____ TEXT FOR ANALYSIS
While subjecting their country to a most intolerable tyranny, they were teaching its future master the most odious of lessons. Thanks to them, violence in every form took hold of the boy's feelings and imagination, and inspired him, body and soul. Violent he was to be, like them, growing up as he did in an atmosphere of perpetual battle, ready to give back blow for blow, desperately nervous, cruel, irritable. His earliest pleasures, shared with the companions chosen for him, were hideous, like everything about him. Seeing men tortured under his eyes, he tortured beasts till he should be able to do likewise. His great amusement was to throw dogs down from the top of one of the castle terraces and enjoy their anguish. He was given his way, he was even encouraged in it. The men's turn was soon to come.

It was a rash undertaking for the Chouïski and the Biélski, who brought the boy up in this fashion, to claim any lengthy control over an autocrat who would soon have a beard on his chin, and was already old enough to realize his own position. He beheld the very men who offended and ill-used him in private, who quarrelled over his patrimony, and used it, one after the other for, their own convenience, go back to their real rank when there was any official function—Court festivity or reception of a foreign Ambassador—bend lowly before his throne, become crawling slaves. He was soon to turn this lesson to account. In September, 1543, he had allowed himself to be parted from Vorontsov. In the December of that year, having previously put the docility of his dog-boys to the test, he had Andrew Chouïski carried off by them. The rogues obeyed, and even went beyond their orders, for they strangled the boïar, whom they had been told to hale to prison. Ivan held it well done, and everybody understood that Russia's master, at all events, if not her government, was changed.

The boïars he had spared went on governing in their own way, but they did not venture to cross their Sovereign, who, before Louis XIV., had, after his own fashion, spoken the words, L'état, c'est moi! He began to go about the streets now, thrashing the men he met, violating the women, and always applauded by those about him. Feodor Vorontsov, whom he had recalled from exile, was one of these; but the master's favour was already veering towards more docile comrades, whose names and parentage shielded them less from his caprice.
________
_WHAT YOU WILL DO_:
1. In the passage about Ivan's youth, why was it rash for the Chouïski and the Biélski to expect lasting control over the boy? Answer in one to three sentences.
2. Pick up the passage about Ivan's youth after its final sentence and carry it forward.
____ SUPPLIED DATA
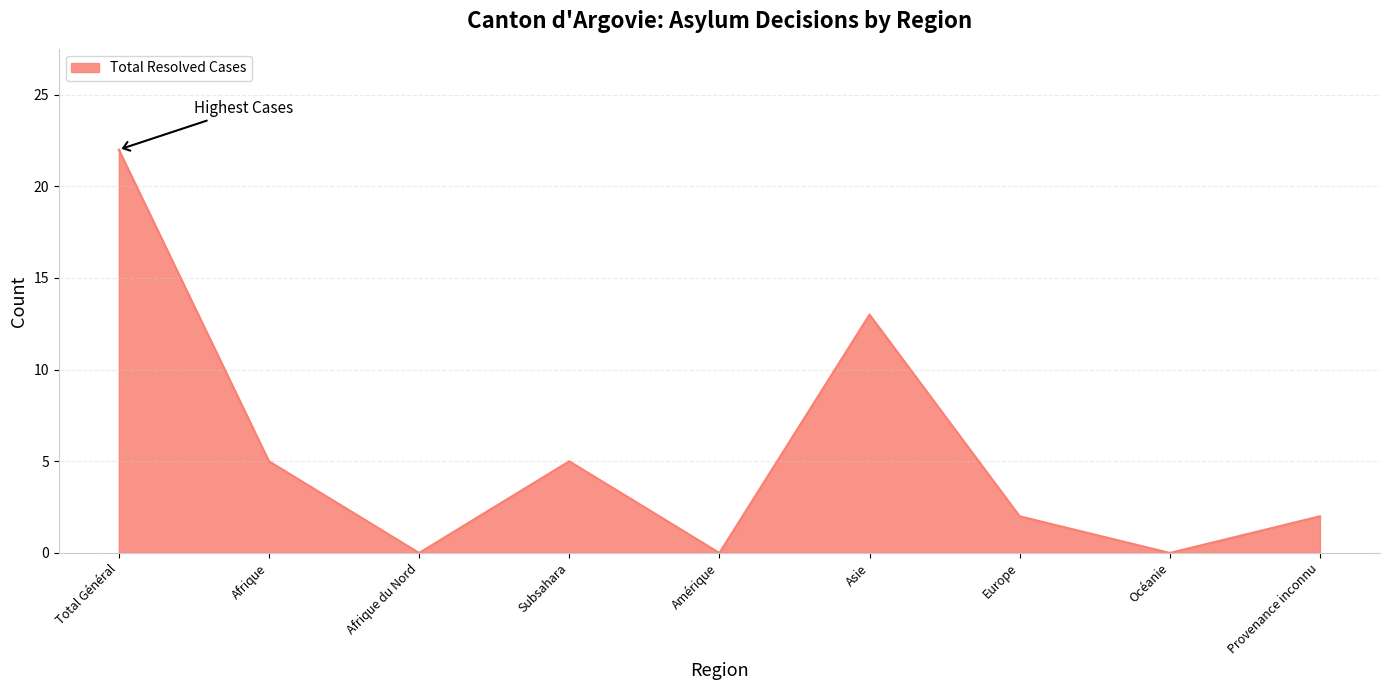

What is the difference between the values at Amérique and Asie?

13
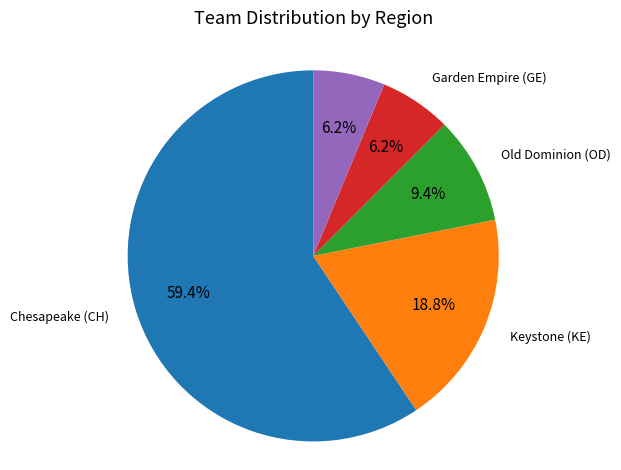

Between Garden Empire (GE) and Old Dominion (OD), which is larger?

Old Dominion (OD)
________
_ANSWER SET_:
1. He would soon be a grown man and was already old enough to understand his own position. He also saw that the men who mistreated him in private bowed before his throne like crawling slaves at every official function.

2.
Ivan preferred his dog-boys to members of the aristocracy, whom he was apt to suspect and dread as being fresh Chouíski. In May, 1546, while he was hunting near Kolomna, he found himself face to face with a troop of armed men who barred his way. They were the Novgorod musketeers, coming to complain of their governor. Ivan, who understood nothing about their business, ordered them to be put aside. There was a scuffle, in the course of which several shots were exchanged. The young Prince was not hurt, but he was very much frightened. His physical courage was always to fail him. In addition to a very probable hereditary predisposition, the terrors of his childhood had made him nervous in the extreme, his body shivered and his soul was troubled at the slightest alarm. He took to his heels, imagined a plot, and ordered an inquiry. A candidate for his favour, Vassili Zakharov, at that moment a plain diak, had no difficulty in obtaining a hearing for his accusation of Vorontsov and his family, already under suspicion and in semi-disgrace. The pupil at once went far beyond his teachers. The Terrible came upon the scene. There was work for the executioner and. his scaffold. He was not to enjoy many idle hours in future. Feodor Vorontsov and one of his cousins lost their heads. Other presumed accomplices took their way into exile.

Zakharov may not have been the sole author of this catastrophe. In the Sovereign's intimate surroundings a man had already appeared, whose character and career a whole school of history has delighted to idealize, associating therewith a brilliant period in the new reign, which, thanks to his influence, according to its view, was freed from bloody excess, and stuffed with noble effort and glorious exploits. Alexis Adachev, a man of humble origin, who had been in the Sovereign's household since the year 1543, was borne on the Court registers as one of the officers of the bedchamber, 'makers of the bed.' I shall endeavour, later, to define this man's character and the part he played.

Towards the end of this same year, 1546, Ivan was to affirm his emancipation in yet more decisive fashion. On December 17 the news ran through Moscow that the Grand Duke had resolved to marry, and to marry a daughter of the soil.

III.—Marriage and Coronation.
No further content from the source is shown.